• TASK GOAL
Copy the material below line for line, without changing a single character.

• DATASET EXCERPTS
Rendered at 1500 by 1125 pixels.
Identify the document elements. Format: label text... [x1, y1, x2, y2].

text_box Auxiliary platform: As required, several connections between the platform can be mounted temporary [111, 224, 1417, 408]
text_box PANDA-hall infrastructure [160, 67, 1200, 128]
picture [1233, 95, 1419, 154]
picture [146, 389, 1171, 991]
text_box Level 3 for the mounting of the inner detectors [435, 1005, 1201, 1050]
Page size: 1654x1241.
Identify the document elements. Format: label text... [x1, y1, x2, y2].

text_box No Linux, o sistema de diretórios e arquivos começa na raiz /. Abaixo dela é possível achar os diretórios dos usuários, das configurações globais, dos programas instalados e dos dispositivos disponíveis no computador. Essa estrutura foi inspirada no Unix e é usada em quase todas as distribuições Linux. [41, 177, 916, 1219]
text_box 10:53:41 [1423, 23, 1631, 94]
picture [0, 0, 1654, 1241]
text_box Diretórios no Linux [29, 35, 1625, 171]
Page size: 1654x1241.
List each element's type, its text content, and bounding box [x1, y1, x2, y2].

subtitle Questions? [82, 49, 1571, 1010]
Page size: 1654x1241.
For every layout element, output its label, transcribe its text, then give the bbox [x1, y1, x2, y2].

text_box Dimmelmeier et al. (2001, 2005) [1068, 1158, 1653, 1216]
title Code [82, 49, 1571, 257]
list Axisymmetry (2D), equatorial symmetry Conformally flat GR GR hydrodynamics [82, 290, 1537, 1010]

• SOLUTION BELOW
Rendered at 1500 by 1125 pixels.
Identify the document elements. Format: label text... [x1, y1, x2, y2].

text_box Auxiliary platform: As required, several connections between the platform can be mounted temporary [111, 224, 1417, 408]
text_box PANDA-hall infrastructure [160, 67, 1200, 128]
picture [1233, 95, 1419, 154]
picture [146, 389, 1171, 991]
text_box Level 3 for the mounting of the inner detectors [435, 1005, 1201, 1050]
Page size: 1654x1241.
Identify the document elements. Format: label text... [x1, y1, x2, y2].

text_box No Linux, o sistema de diretórios e arquivos começa na raiz /. Abaixo dela é possível achar os diretórios dos usuários, das configurações globais, dos programas instalados e dos dispositivos disponíveis no computador. Essa estrutura foi inspirada no Unix e é usada em quase todas as distribuições Linux. [41, 177, 916, 1219]
text_box 10:53:41 [1423, 23, 1631, 94]
picture [0, 0, 1654, 1241]
text_box Diretórios no Linux [29, 35, 1625, 171]
Page size: 1654x1241.
List each element's type, its text content, and bounding box [x1, y1, x2, y2].

subtitle Questions? [82, 49, 1571, 1010]
Page size: 1654x1241.
For every layout element, output its label, transcribe its text, then give the bbox [x1, y1, x2, y2].

text_box Dimmelmeier et al. (2001, 2005) [1068, 1158, 1653, 1216]
title Code [82, 49, 1571, 257]
list Axisymmetry (2D), equatorial symmetry Conformally flat GR GR hydrodynamics [82, 290, 1537, 1010]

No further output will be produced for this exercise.